L’InVS précise que "les moins de 65 ans ont représenté plus de la moitié des décès, proportion très supérieure à celle observée au cours des saisons précédentes" : 56,2% l’hiver dernier, contre 10,6% entre 2000 et 2008. Tout naturellement, cette tranche d’âge a également concentré "la majorité des hospitalisations".

Fréquence similaire des maladies associées
Alors qu’elles sont habituellement les premières victimes de la grippe saisonnière, les personnes âgées ont donc été relativement épargnées. Pour l’InVS, ce phénomène s’explique du fait de la circulation du virus H1N1 "durant la première partie du siècle dernier", ce qui a octroyé "une immunité partielle" à cette population. Autre explication évoquée : le possible résultat des recommandations diffusées l’hiver dernier dans le but de limiter la propagation de ce virus.
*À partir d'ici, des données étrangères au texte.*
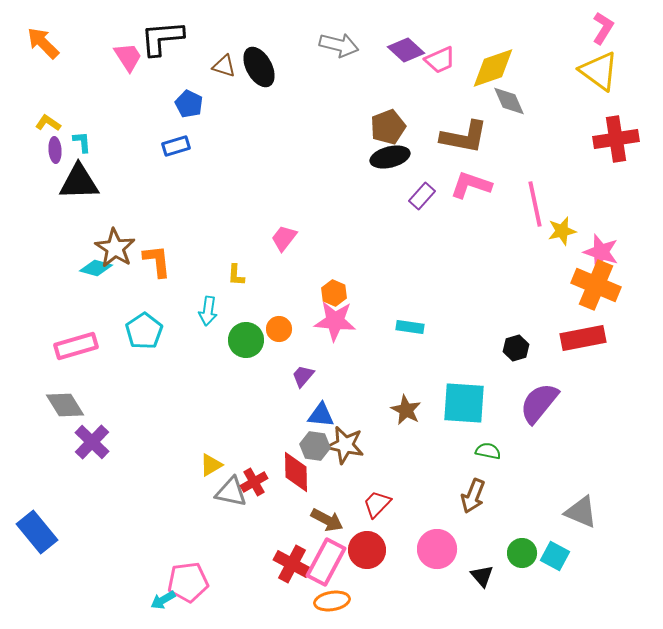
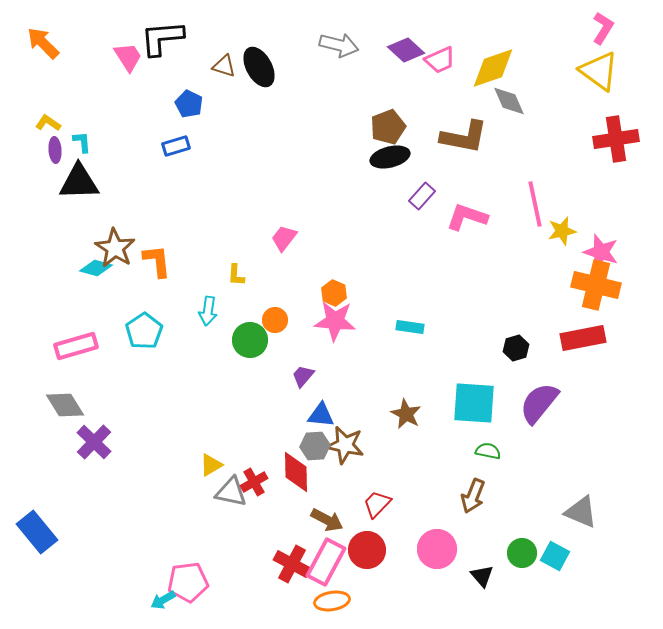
pink L-shape at (471, 185): moved 4 px left, 32 px down
orange cross at (596, 285): rotated 9 degrees counterclockwise
orange circle at (279, 329): moved 4 px left, 9 px up
green circle at (246, 340): moved 4 px right
cyan square at (464, 403): moved 10 px right
brown star at (406, 410): moved 4 px down
purple cross at (92, 442): moved 2 px right
gray hexagon at (315, 446): rotated 12 degrees counterclockwise
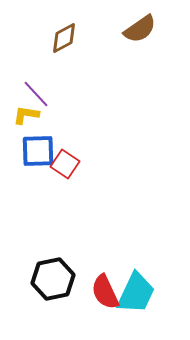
Au total, la pandémie de grippe A/H1N1 aura provoqué 349 décès, soit une mortalité "pas plus importante" que celles des grippes saisonnières depuis 2000. Les maladies associées à la grippe et notées sur le certificat de décès sont également déclarées dans des proportions proches de celles enregistrées précédemment : cardiopathies chroniques, hypertension artérielle, maladies respiratoires, pathologies neurologiques, diabète, obésité… Seul le déficit immunitaire a été plus fréquemment déclaré lors de la pandémie H1N1. Enfin, "l’excès de risque de mortalité" lié au virus H1N1 pour les femmes enceintes n’a pas été mis en évidence dans cette étude.